Geruch im Büro

Wenn Geruch zur Belastung wird

Ob Geruch im Büro eine Belastung darstellt, ist nur selten objektiv erfassbar. Zu stark ist die wahrgenommene Geruchsqualität (Hedonik) interindividuellen Schwankungen unterworfen. Ob wir gesunder arbeitsplatznämlich einen Geruch als angenehm oder unangenehm empfinden, hat viel mit unserer kulturellen Herkunft, mit positv oder negativ gefärbten Erfahrungen bezüglich des Geruchs, der aktuellen Situation und vielen weiteren Faktoren zu tun.

Daneben gibt es aber auch evolutionäre Faktoren, die bei bei den meisten Menschen etwa gleich ausgeprägt sind und die uns z. B. befähigen verdorbenes Essen oder Trinkwasser zu erkennen. Ob wir einen Geruch überhaupt wahrnehmen ist ebenfalls starken Schwankungen zwischen Individuen unterworfen. Während der eine kaum etwas wahrnimmt, hält man es selbst kaum im Raum aus. Die Gerüche müssen nicht zwingend durch Schadstoffe aus Möbeln, Teppichen, Klebstoffen oder Schimmelpilzen herrühren. Manchmal sind es auch soziale Faktoren, wie das Verhältnis zum Vorgesetzten oder Kollegen und Kolleginnen im Raum, die man einfach „nicht riechen“ kann.

Häufig sind es aber Schadstoffe, die durch das Einbringen von neuen Bodenbelägen und Einrichtungsgegenständen oder nach Renovierung oder Sanierung in Bestandsgebäuden auftreten und die Raumluft wahrnehmbar belasten.

Von uns als unangenehm empfundene Gerüche werden von unserem Gehirn meist als Warnsignal interpretiert, worauf der menschliche Organismus evolutionär mit Kampf oder Flucht reagieren möchte. Da dies am Arbeitsplatz (Büro, o.ä.) in der Regel nicht möglich ist, müssen diese Fluchtreflexe unterdrückt werden. Die betroffenen Personen sind physiologisch betrachtet einem Dauerstress ausgesetzt.  Dieser kann nach einiger Zeit zu Erkrankungen führen, obwohl die den Geruch auslösenden Substanzen in der Raumluft aus toxikologischer Sicht nicht einmal schädigend sein müssen. Mögliche Symptome sind vielfältig und können als Kopfschmerzen, Konzentrationsschwäche, Müdigkeit, Augenbrennen, Gereiztheit, Bauchschmerzen, etc. auftreten.

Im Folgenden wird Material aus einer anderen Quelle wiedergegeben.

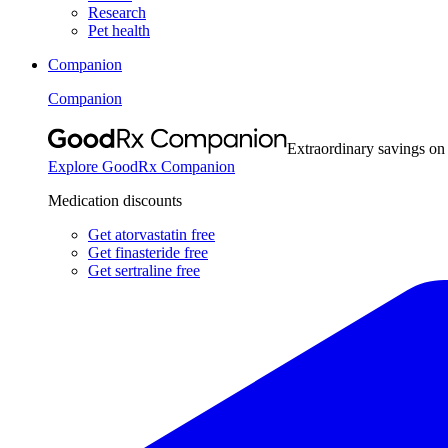
Research
Pet health
Companion
Companion
Extraordinary savings on
Explore GoodRx Companion
Medication discounts
Get atorvastatin free
Get finasteride free
Get sertraline free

Bei einem unerklärlichen Auftreten von Gerüchen im Büro / Arbeitsraum / Wohnraum ist es daher zunächst wichtig, eine toxikologische Bewertung der Raumluft vorzunehmen, um ein akutes oder chronisches Schädigungsrisiko ausschließen zu können. Bei auffälligen Raumluftkonzentrationen flüchtiger und mittelflüchtiger organischer Verbindungen sollten, entsprechend des in der Raumluft ermittelten Substanzprofils, relevante Quellen aufgedeckt und soweit möglich entfernt werden. Bei „unbelasteter“ Raumluft sollten die psycho-sozialen Faktoren innerhalb der Belegschaft beleuchtet werden.